The S-REF model proposes that sustained inflexible styles of thinking in
response to negative thoughts, feelings and beliefs lead to long-term
emotional distress. An individual may for example experience the thought “I
will get a new heart attack soon” and experience negative emotions (e.g.,
anxiety) because of the thought. If the individual easily dismisses this
thought, the negative emotion associated with it is likely to dissipate.
However, if the person responds with perseverative thinking (worry,
rumination), the person is likely to experience persistent negative emotions.
Furthermore, if the person has the belief that the sustained processing style
is helpful (“If I worry about having a heart attack it is less likely to happen”)
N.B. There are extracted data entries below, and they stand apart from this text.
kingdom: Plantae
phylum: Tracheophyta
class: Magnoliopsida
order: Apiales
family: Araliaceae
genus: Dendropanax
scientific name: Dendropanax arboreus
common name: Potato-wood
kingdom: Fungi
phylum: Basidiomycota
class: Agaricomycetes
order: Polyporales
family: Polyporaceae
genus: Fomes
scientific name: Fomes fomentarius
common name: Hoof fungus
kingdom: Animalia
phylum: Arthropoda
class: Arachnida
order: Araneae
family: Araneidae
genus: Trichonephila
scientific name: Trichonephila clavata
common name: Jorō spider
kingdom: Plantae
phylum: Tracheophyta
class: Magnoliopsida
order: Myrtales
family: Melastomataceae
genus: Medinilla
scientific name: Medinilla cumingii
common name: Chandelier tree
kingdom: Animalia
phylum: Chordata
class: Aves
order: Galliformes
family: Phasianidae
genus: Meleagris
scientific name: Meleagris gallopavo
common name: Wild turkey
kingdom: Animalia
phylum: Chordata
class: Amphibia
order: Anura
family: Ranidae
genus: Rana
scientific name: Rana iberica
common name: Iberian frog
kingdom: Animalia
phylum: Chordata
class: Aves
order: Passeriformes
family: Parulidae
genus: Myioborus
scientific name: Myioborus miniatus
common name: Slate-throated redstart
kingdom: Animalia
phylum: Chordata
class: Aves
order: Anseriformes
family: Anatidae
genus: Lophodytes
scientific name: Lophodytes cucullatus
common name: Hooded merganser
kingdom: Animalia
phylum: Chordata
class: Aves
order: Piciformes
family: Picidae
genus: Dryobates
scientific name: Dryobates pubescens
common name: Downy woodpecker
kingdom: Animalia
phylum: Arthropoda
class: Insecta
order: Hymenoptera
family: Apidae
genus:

it may lead to the persistence of the processing in terms of worry and
rumination.
The Attention Training Technique (ATT; Wells, 1990) is a 12-minute audio
recording that was developed to train attention control so that individuals
could learn to shift their attention away from maladaptive cognitive
processes such as worry. The technique has shown to be promising at
reducing symptoms across a variety of mental disorders (Knowles, Foden,
El-Deredy, & Wells, 2016) and is recommended for use in people who
suffer from chronic worry.
ATT aims to disrupt prolonged inflexible self-focused worry and
rumination-based thinking styles that develop and maintain psychological
distress. ATT seeks to weaken the internal focus of attention and
strengthen the external focus of attention and thereby reducing
preservative thinking in terms of worry and rumination.